Despite the advantages, a large number of technical challenges remain. Thus, the process is limited with regard to the width of the capillary elements. Thus, specifically, thin capillary elements, having a width of below 2 mm, remain a challenge, depending on the strength or thickness of the spacer layer. Thus, often, double-sided adhesive tapes are used. With increasing thickness of the adhesive tapes, however, the minimum width of the capillary element producible by the cutting process increases. This is due to the fact that a rotary cutting tool having at least two opposing blades is used, in order to cut out those parts of the spacer layer which are not required for shaping the capillary-active zone, i.e. the inner part of the capillary elements. This cutting tool, however, in most cases fails to provide sufficient space for pushing aside the unwanted inner part of the capillary element. As a result, specifically when cutting the capillary element on the carrier layer, the capillary activity may be reduced, and residuals of an adhesive within the capillary channel may remain. Further, the cutting tool may even be damaged or destroyed during the cutting process, since the cutting blades or edges in many cases are unable to stand the pressure of the material pushed aside during the cutting process.

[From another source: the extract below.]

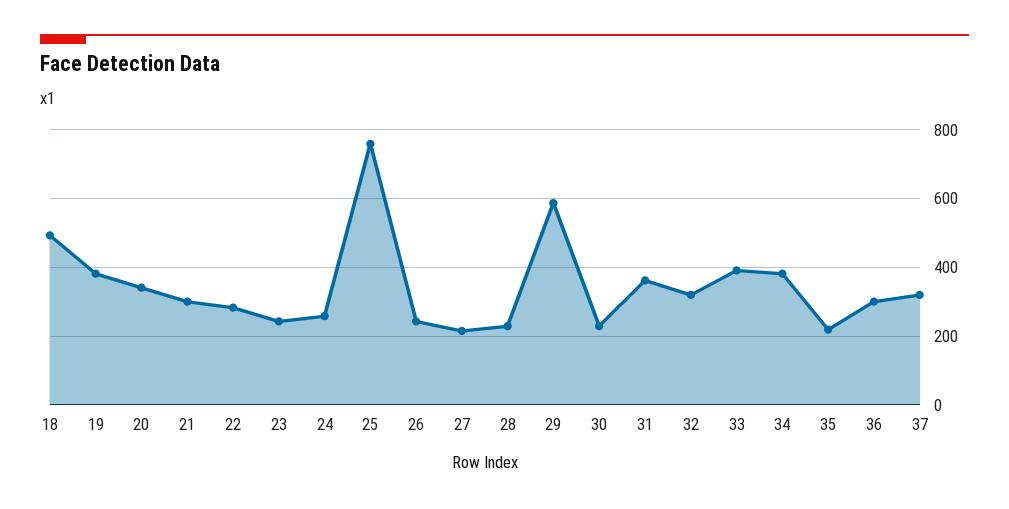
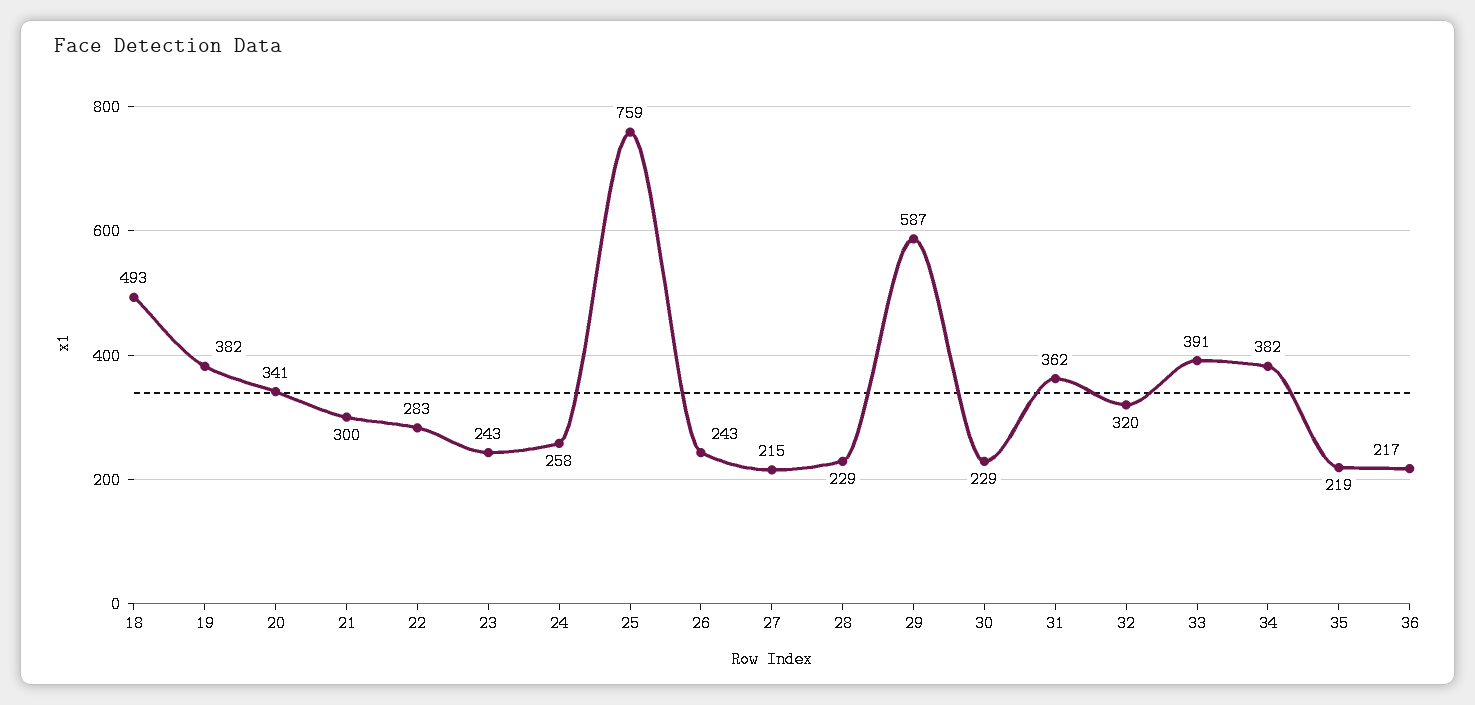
36: 300 -> 217
37: 320 -> none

A further technical challenge involved in known processes for continuous manufacturing of analytical devices resides in the accuracy of positioning. Thus, specifically when manufacturing a capillary element for application onto a pre-manufactured carrier having one or more structures such as having one or more electrodes already manufactured by printing or laser ablation techniques, rotary cutting tools and endless cutting processes often fail to provide the possibility of compensating for positioning errors. Since the rotary cutting tools provide a fixed surface ratio, the system often is not capable to compensate for continuous changes. Thus, known devices and processes often are unable to compensate for abrupt or continuous changes of process parameters. Consequently, known processes lead to a reduced yield which, mainly, is due to the endless rotary cutting tool which is in continuous engagement with the layer to be cut.
A further disadvantage resides in the fact that the divisor, i.e. the ratio of the capillary width and the distance between neighboring capillaries, remains constant in the process. Consequently, in case the rotary cutting tool is controlled, the width and the position of both the capillary and the non-capillary part of the analytical device are changed simultaneously, thereby keeping the ratio of these two dimensions unchanged. Consequently, manufacturing a capillary element having a constant capillary width, with a varying divisor, is not feasible by known processes.
Therefore, this is a need for a process and a production device for the production of at least one analytical device such as at least one test element that is suited for mass-manufacturing in a continuous process of test elements such as test strips that have one or more capillary elements manufactured with a low width of the capillary elements, such as a width of less than 2 mm or even less than 1.5 mm with a variable divisor and a high-precision control of the width of the capillary elements and the divisor.